What is your opinion on this? We now have an algorithm that is working, tested and takes around half a second for 150 nodes and an edge probability of 0.4 (about 2000 Edges) on my laptop. Are we fine with this, or do we want to implement parallelism? If not, we can still outline our design of the parallel algorithm in the presentation.

Answer 5 · 2019-02-19T14:21:41.000Z

Will work this out now. It might be enough to make a parallelization approach that is only efficient on certain types of graphs (especially the typical ones).

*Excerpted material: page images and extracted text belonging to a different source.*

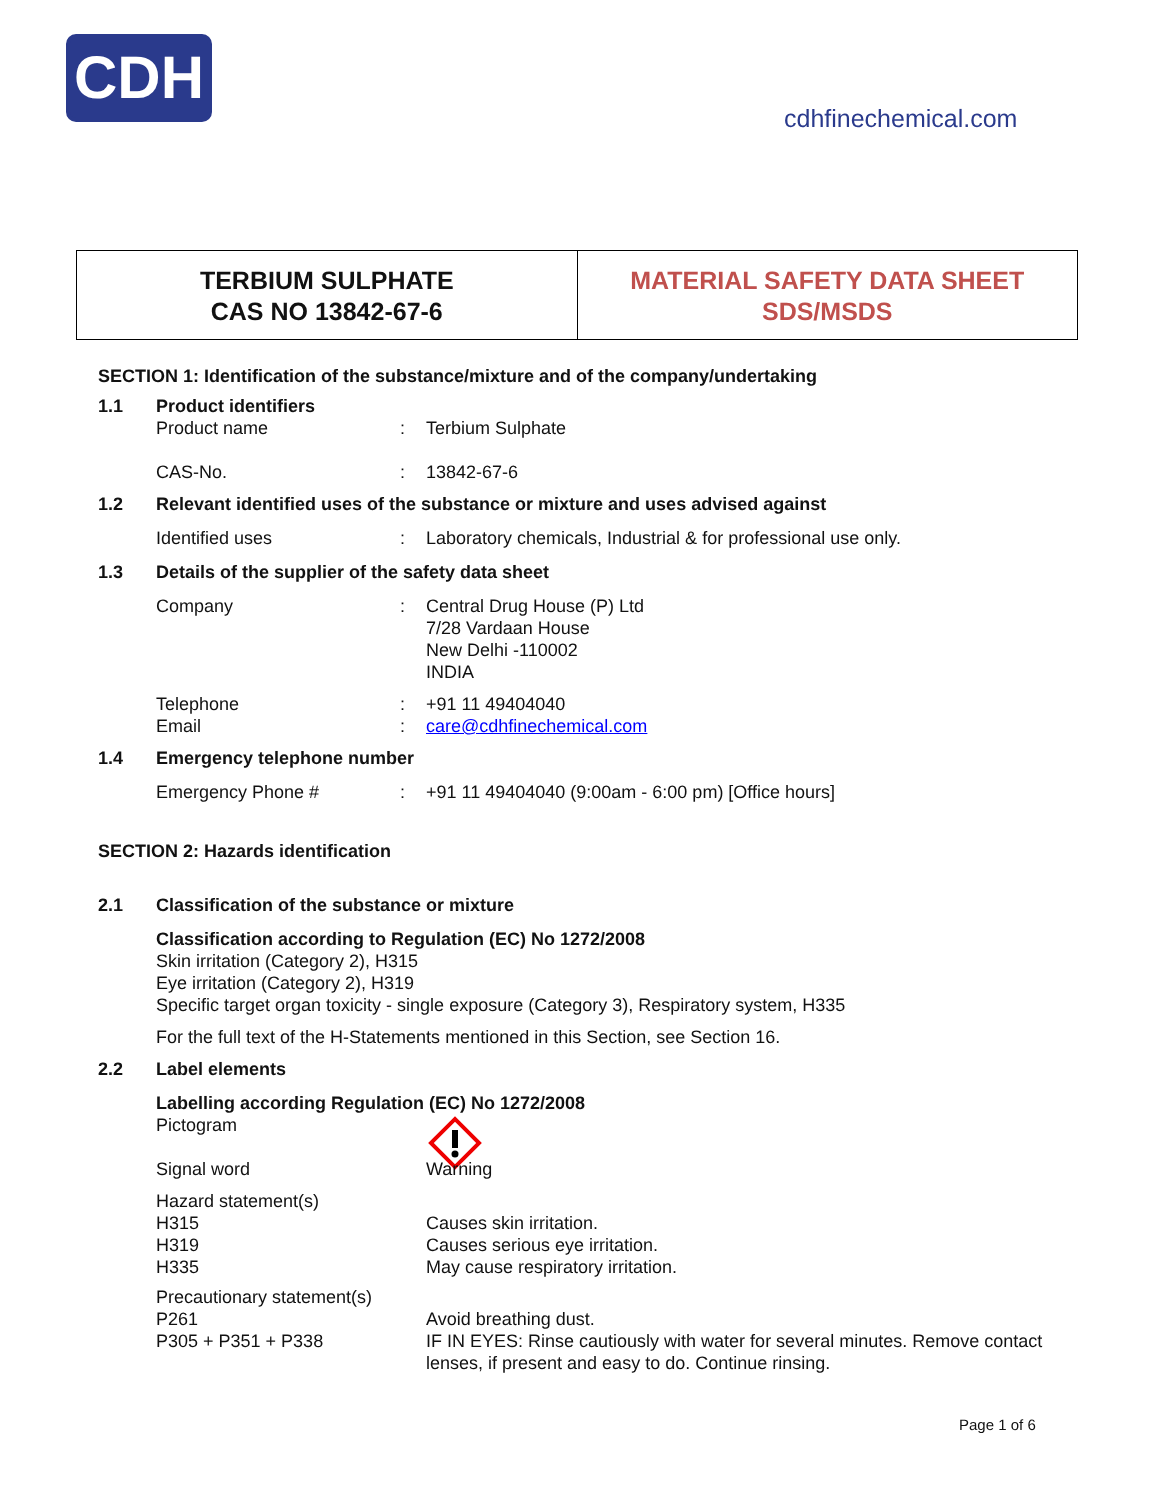CDH
cdhfinechemical.com
TERBIUM SULPHATE
CAS NO 13842-67-6
MATERIAL SAFETY DATA SHEET
SDS/MSDS
SECTION 1: Identification of the substance/mixture and of the company/undertaking
1.1 Product identifiers
Product name: Terbium Sulphate
CAS-No.: 13842-67-6
1.2 Relevant identified uses of the substance or mixture and uses advised against
Identified uses: Laboratory chemicals, Industrial & for professional use only.
1.3 Details of the supplier of the safety data sheet
Company: Central Drug House (P) Ltd
7/28 Vardaan House
New Delhi -110002
INDIA
Telephone: +91 11 49404040
Email: care@cdhfinechemical.com
1.4 Emergency telephone number
Emergency Phone #: +91 11 49404040 (9:00am - 6:00 pm) [Office hours]
SECTION 2: Hazards identification
2.1 Classification of the substance or mixture
Classification according to Regulation (EC) No 1272/2008
Skin irritation (Category 2), H315
Eye irritation (Category 2), H319
Specific target organ toxicity - single exposure (Category 3), Respiratory system, H335
For the full text of the H-Statements mentioned in this Section, see Section 16.
2.2 Label elements
Labelling according Regulation (EC) No 1272/2008
Pictogram
Signal word Warning
Hazard statement(s)
H315
H319
H335 Causes skin irritation.
Causes serious eye irritation.
May cause respiratory irritation.
Precautionary statement(s)
P261
P305 + P351 + P338 Avoid breathing dust.
IF IN EYES: Rinse cautiously with water for several minutes. Remove contact lenses, if present and easy to do. Continue rinsing.
Page 1 of 6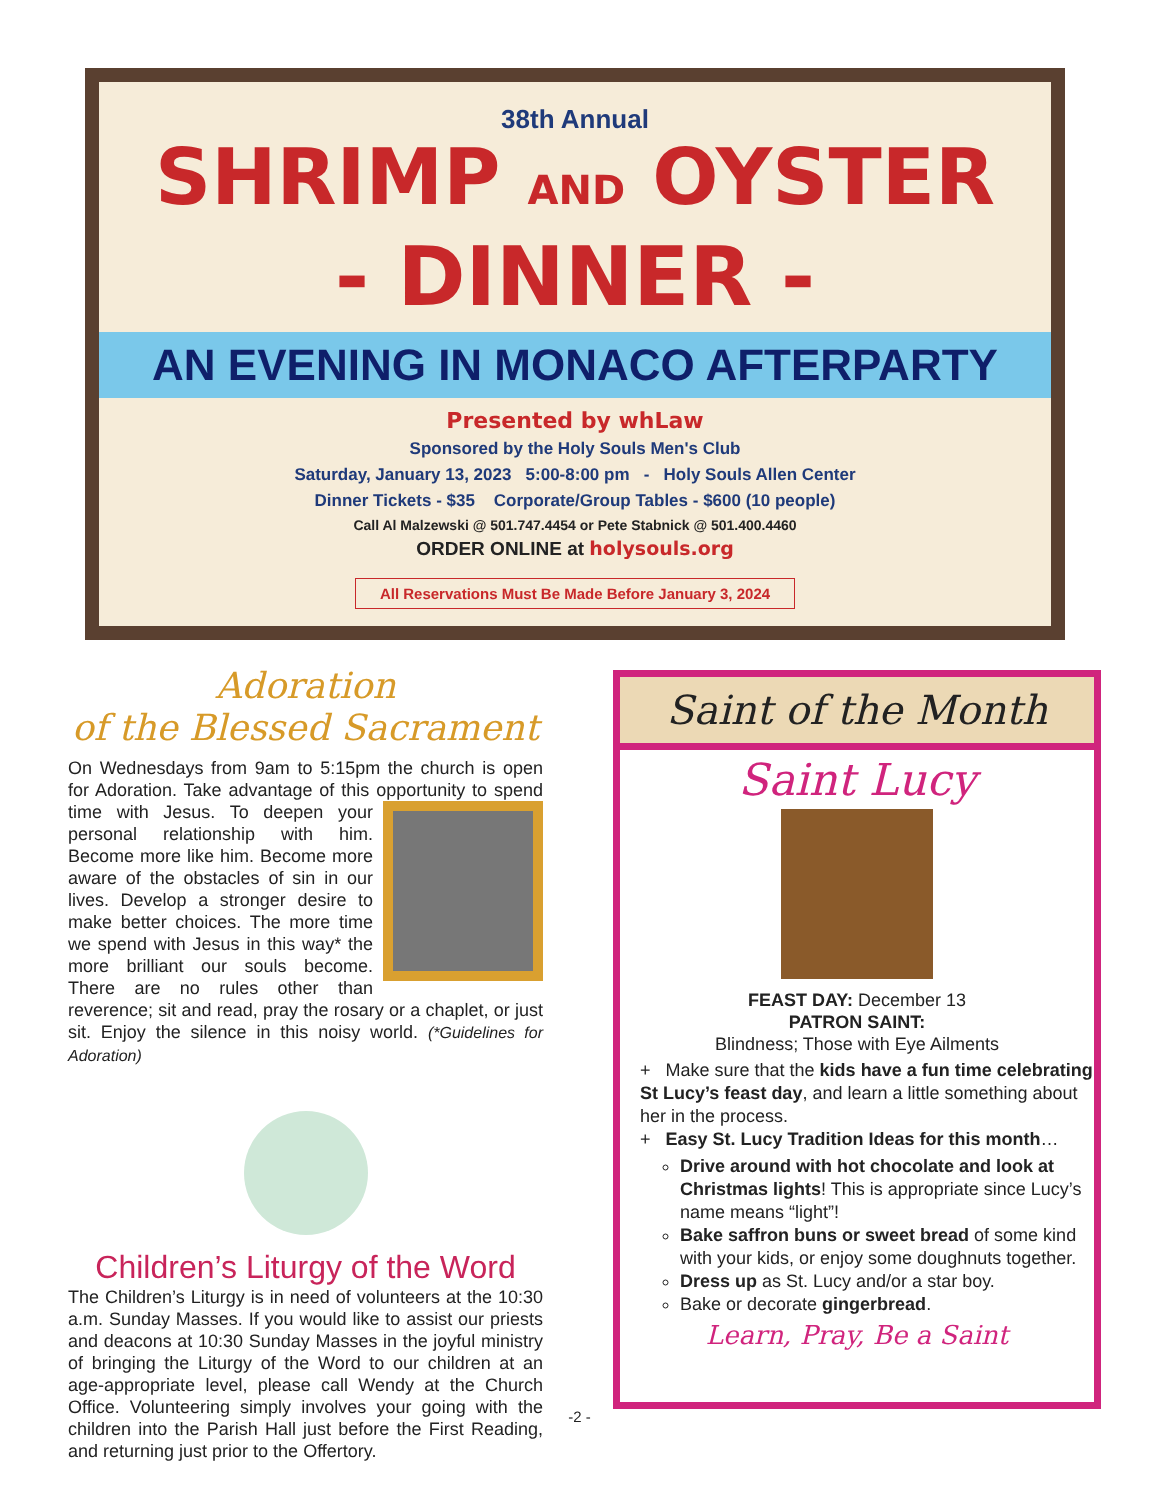38th Annual
SHRIMP AND OYSTER
- DINNER -
AN EVENING IN MONACO AFTERPARTY
Presented by whLaw
Sponsored by the Holy Souls Men's Club
Saturday, January 13, 2023 5:00-8:00 pm - Holy Souls Allen Center
Dinner Tickets - $35 Corporate/Group Tables - $600 (10 people)
Call Al Malzewski @ 501.747.4454 or Pete Stabnick @ 501.400.4460
ORDER ONLINE at holysouls.org
All Reservations Must Be Made Before January 3, 2024
Adoration
of the Blessed Sacrament
On Wednesdays from 9am to 5:15pm the church is open for Adoration. Take advantage of this opportunity to spend time with Jesus. To deepen your personal relationship with him. Become more like him. Become more aware of the obstacles of sin in our lives. Develop a stronger desire to make better choices. The more time we spend with Jesus in this way* the more brilliant our souls become. There are no rules other than reverence; sit and read, pray the rosary or a chaplet, or just sit. Enjoy the silence in this noisy world. (*Guidelines for Adoration)
Children’s Liturgy of the Word
The Children’s Liturgy is in need of volunteers at the 10:30 a.m. Sunday Masses. If you would like to assist our priests and deacons at 10:30 Sunday Masses in the joyful ministry of bringing the Liturgy of the Word to our children at an age-appropriate level, please call Wendy at the Church Office. Volunteering simply involves your going with the children into the Parish Hall just before the First Reading, and returning just prior to the Offertory.
Saint of the Month
Saint Lucy
FEAST DAY: December 13
PATRON SAINT:
Blindness; Those with Eye Ailments
+ Make sure that the kids have a fun time celebrating St Lucy’s feast day, and learn a little something about her in the process.
+ Easy St. Lucy Tradition Ideas for this month…
Drive around with hot chocolate and look at Christmas lights! This is appropriate since Lucy’s name means “light”!
Bake saffron buns or sweet bread of some kind with your kids, or enjoy some doughnuts together.
Dress up as St. Lucy and/or a star boy.
Bake or decorate gingerbread.
Learn, Pray, Be a Saint
-2 -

Answer 6 · 2019-02-21T12:04:50.000Z

So it seems to me that extracting biconnected components is not very effective on most "natural" graphs as there might be large areas (that would be very interesting for parallelism) that are connected with very few (but more than one) edges. This means that something like http://weiemmazhang.me/sublinks/papers/4.2.2013SIGMOD.Efficiently%20computing%20k-edge%20connected%20components%20via%20graph%20decomposition.pdf would be the way to go. Nevertheless, this seems not to be implemented in Networkit.
I will try to point out the difference empirically using the existing graphs for tomorrow.

The data handling problem remains and we might only gain efficiency when the splitting effort is justified by the graph structure.
Will do a few calculations on existing natural graphs - probably we do not really have to implement parallelism.